Meloni menanggapi ancaman Trump dengan menyarankan agar Uni Eropa membangun sistem pertahanan tanpa AS.

Italia Menyerukan Negara-negara Eropa untuk Membangun Sistem Keamanan Tanpa AS

Foto: Antonio Masiello / Getty Images

Menanggapi tekanan yang semakin meningkat dari Washington, Perdana Menteri Italia Giorgia Meloni menyatakan bahwa Uni Eropa harus secara independen membangun arsitektur keamanan di dalam NATO, tanpa mempedulikan kepentingan Amerika Serikat. Pernyataan kerasnya di parlemen muncul di tengah kunjungan Sekretaris Jenderal NATO Mark Rutte kepada Donald Trump, setelah itu pemimpin Amerika tersebut menyatakan kekecewaannya terhadap sekutunya.
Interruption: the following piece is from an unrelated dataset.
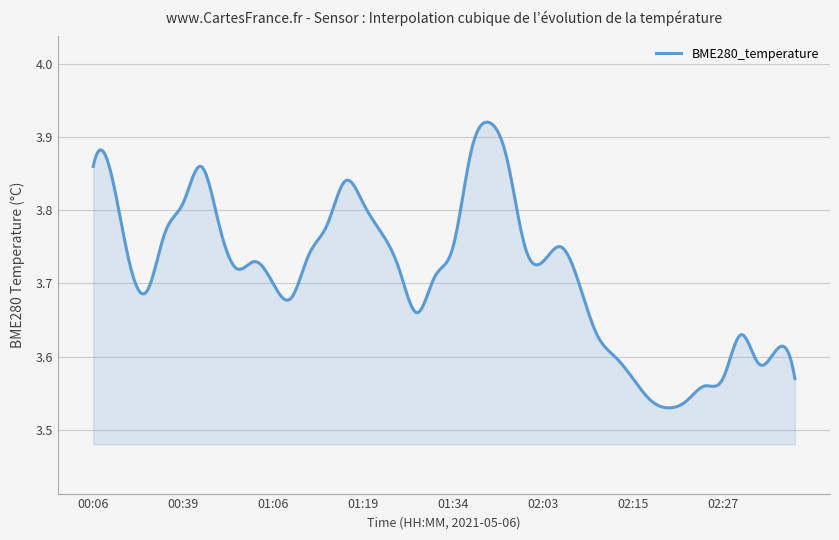

What is the difference between the maximum and minimum values?

0.4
Perdana Menteri Italia menegaskan bahwa Uni Eropa tidak lagi berniat untuk menerima teguran dan ultimatum dari luar negeri secara diam-diam. Menurut Meloni, Eropa telah menunjukkan kesediaannya untuk menanggapi tuntutan AS dengan tegas—baik itu sengketa teritorial atas Greenland maupun perang dagang dengan tarif.

“Eropa harus bertanggung jawab dan dengan berani membangun pilar Eropa dalam aliansi untuk pertama dan terutama menjamin keamanannya sendiri,” tegas politisi itu, mengomentari pembicaraan Rutte dengan Trump.

Perdana Menteri Italia secara khusus menyoroti perbedaan kebijakan luar negeri Roma dengan Washington. Ia menyatakan bahwa Italia tidak setuju dengan “perang AS melawan Iran” dan tidak akan berpartisipasi di dalamnya.

Situasi memburuk setelah Sekretaris Jenderal aliansi tersebut bertemu dengan Presiden AS pada Rabu malam. Trump kemudian mengatakan bahwa ia tidak yakin akan kesiapan NATO untuk membantu AS jika Washington membutuhkannya.